(Stored data entries)
::::

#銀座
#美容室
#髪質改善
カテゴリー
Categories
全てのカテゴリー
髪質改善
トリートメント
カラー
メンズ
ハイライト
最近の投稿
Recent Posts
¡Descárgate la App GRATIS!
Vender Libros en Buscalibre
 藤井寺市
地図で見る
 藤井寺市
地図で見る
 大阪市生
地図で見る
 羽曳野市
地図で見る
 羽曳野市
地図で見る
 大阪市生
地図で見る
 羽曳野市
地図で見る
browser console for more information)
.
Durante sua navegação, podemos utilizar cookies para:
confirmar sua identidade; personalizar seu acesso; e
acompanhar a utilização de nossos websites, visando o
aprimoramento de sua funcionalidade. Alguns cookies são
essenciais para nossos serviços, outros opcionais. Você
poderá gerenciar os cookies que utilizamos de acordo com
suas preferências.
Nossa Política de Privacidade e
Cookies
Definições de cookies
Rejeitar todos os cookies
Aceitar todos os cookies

::::

▸ **About this task**: All entries are to be returned word for word.

▸ **Answer to the problem**:
#銀座
#美容室
#髪質改善
カテゴリー
Categories
全てのカテゴリー
髪質改善
トリートメント
カラー
メンズ
ハイライト
最近の投稿
Recent Posts
¡Descárgate la App GRATIS!
Vender Libros en Buscalibre
 藤井寺市
地図で見る
 藤井寺市
地図で見る
 大阪市生
地図で見る
 羽曳野市
地図で見る
 羽曳野市
地図で見る
 大阪市生
地図で見る
 羽曳野市
地図で見る
browser console for more information)
.
Durante sua navegação, podemos utilizar cookies para:
confirmar sua identidade; personalizar seu acesso; e
acompanhar a utilização de nossos websites, visando o
aprimoramento de sua funcionalidade. Alguns cookies são
essenciais para nossos serviços, outros opcionais. Você
poderá gerenciar os cookies que utilizamos de acordo com
suas preferências.
Nossa Política de Privacidade e
Cookies
Definições de cookies
Rejeitar todos os cookies
Aceitar todos os cookies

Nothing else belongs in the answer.